On Friday, MPs have the opportunity to enable greater predictability in the UK's aid programme by passing an historic piece of legislation which will commit 0.7 per cent of the UK's national income to helping the world's poorest people for the long term.
Progress tackling poverty takes time and effort. Twenty years ago I was Oxfam's country director in Bangladesh, a densely populated nation that suffers from frequent flooding and widespread poverty. We began a programme to reduce the impact of the all too regular floods on the most vulnerable people living on islands in the river and to offer their children the basic right to go to primary school.
This September, I was fortunate enough to return and see for myself the powerful impact that assistance has had on these communities.

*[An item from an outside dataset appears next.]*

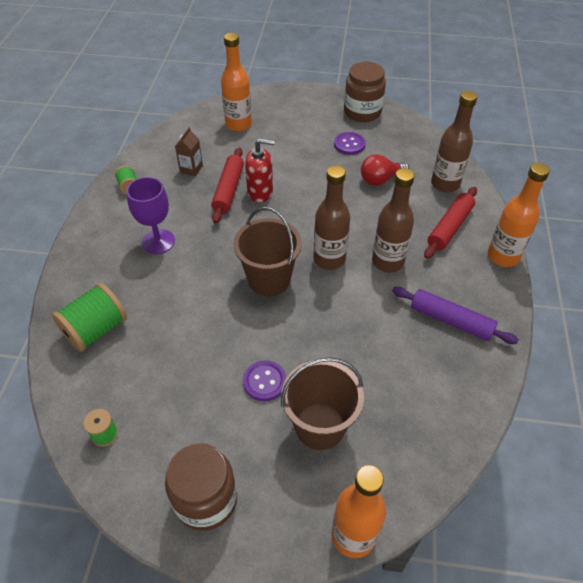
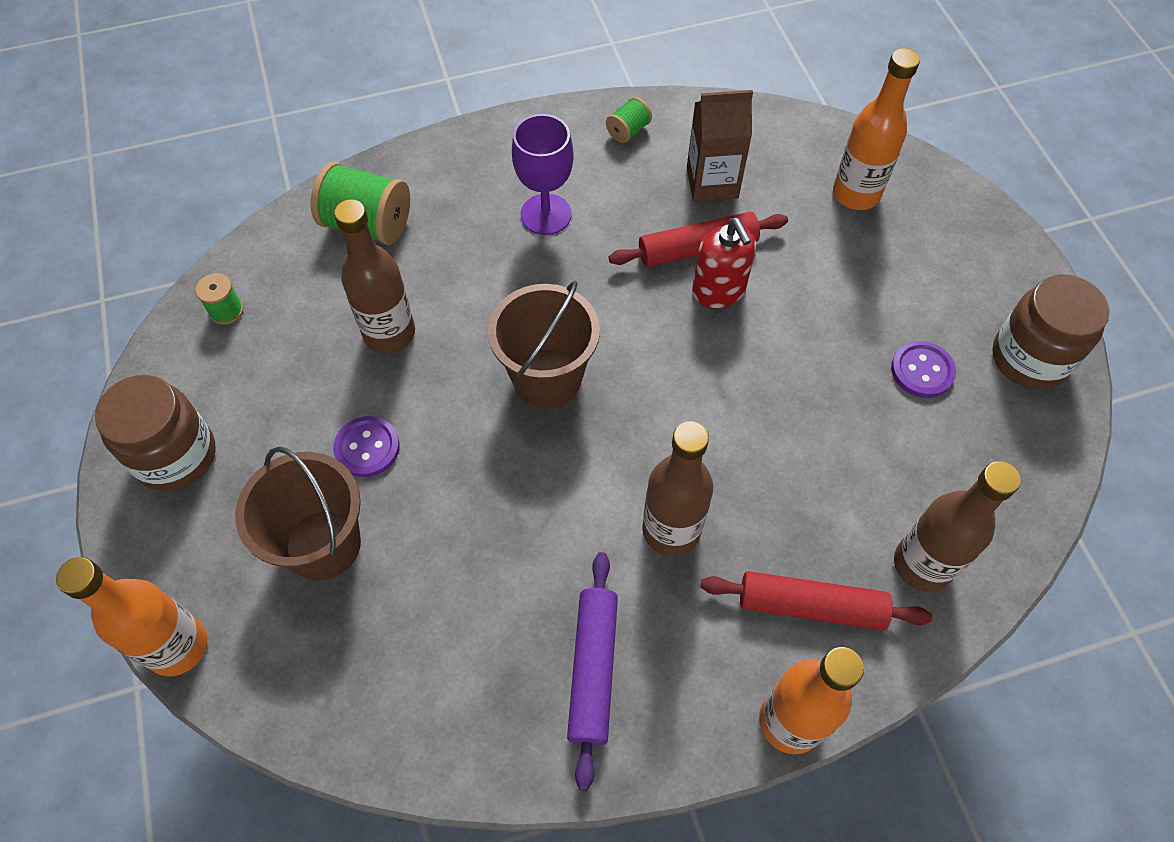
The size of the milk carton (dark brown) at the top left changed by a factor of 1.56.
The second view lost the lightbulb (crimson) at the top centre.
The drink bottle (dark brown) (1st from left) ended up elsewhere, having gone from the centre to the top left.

I met a group of women living on land which has been raised above flood water level as part of a flood preparedness programme and who were being helped to grow and sell the crops that would earn them a living. The original Oxfam programme has been picked up by the British aid programme and replicated in a way that has benefitted hundreds of thousands of Bangladesh's poorest people. Living with floods is part of their daily lives, but the community's vulnerability has been dramatically reduced by improving their level of preparedness.

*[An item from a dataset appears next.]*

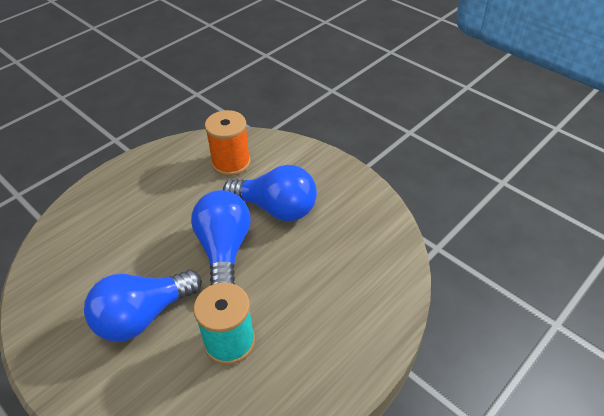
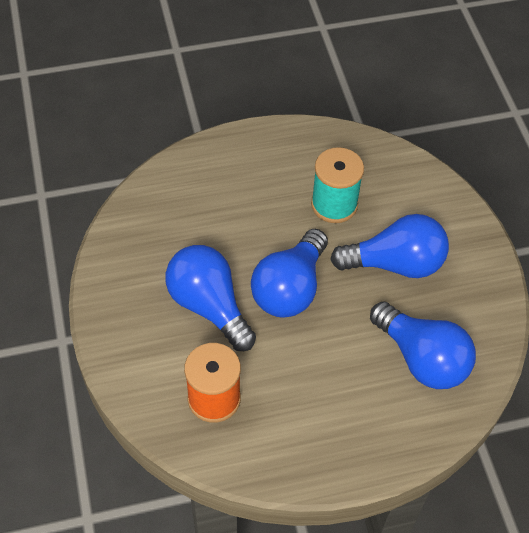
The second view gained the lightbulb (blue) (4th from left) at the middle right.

Before we left, I asked what the community would most like to see from aid organisations. Their answer was a secondary school - because every child of primary age is now enrolled in education. Girls as well as boys are attending school. Education is helping rural communities, particularly girls, to take charge and make their own decisions - and this is not something that can happen overnight.
The Government, and indeed the British people, have already been very generous in their commitment to the world's poorest people. In 2013, the UK became the first G8 country to achieve the 40-year-old, 0.7 per cent aid target and joined the rather small group of nations to do the same: Norway, Sweden, Denmark, Luxembourg and the United Arab Emirates.
This generosity has generated a backlash, why, we are often asked, should we send money overseas when there is much to be done on our doorstep. It is a fair question but one that misses the point. We live in one of the richest countries in the world; we have enough resources to tackle poverty both at home and abroad if we have the political will to do it. When my own house flooded early in 2014, I certainly did not want flood protection at the expense of those much more vulnerable in Bangladesh.
Looking back on 2014, you could not fail to be moved by the roll call of humanitarian disasters that have devastated the lives of those affected - the aftermath of Typhoon Haiyan, conflict in South Sudan and Gaza, ongoing tragedy in Syria, Ebola's deadly spread across West Africa. We have had our work cut out before you even consider long-term intractable crises such as that in the Democratic Republic of Congo.
Yet this could also be the year that sees the UK build on its existing leadership and make an ongoing commitment to helping millions survive conflict and natural disasters, as well as improve education, healthcare, and water and sanitation for the world's poorest people.
Friday's Parliamentary vote on Michael Moore's Private Members' Bill is a chance for MPs to reconfirm the UK's status as a global leader in the fight against poverty. With only six months left of the five year coalition parliament, it is also the last chance for MPs to fulfil a promise that was in the manifestos of the Conservatives, Liberal Democrats and Labour as well as in the coalition agreement. I urge them to grasp it. It is surely not too much to ask the UK to continue to give 7p in every £10 of national income to help the world's poorest people - like the women I met in Bangladesh - to keep their head above water?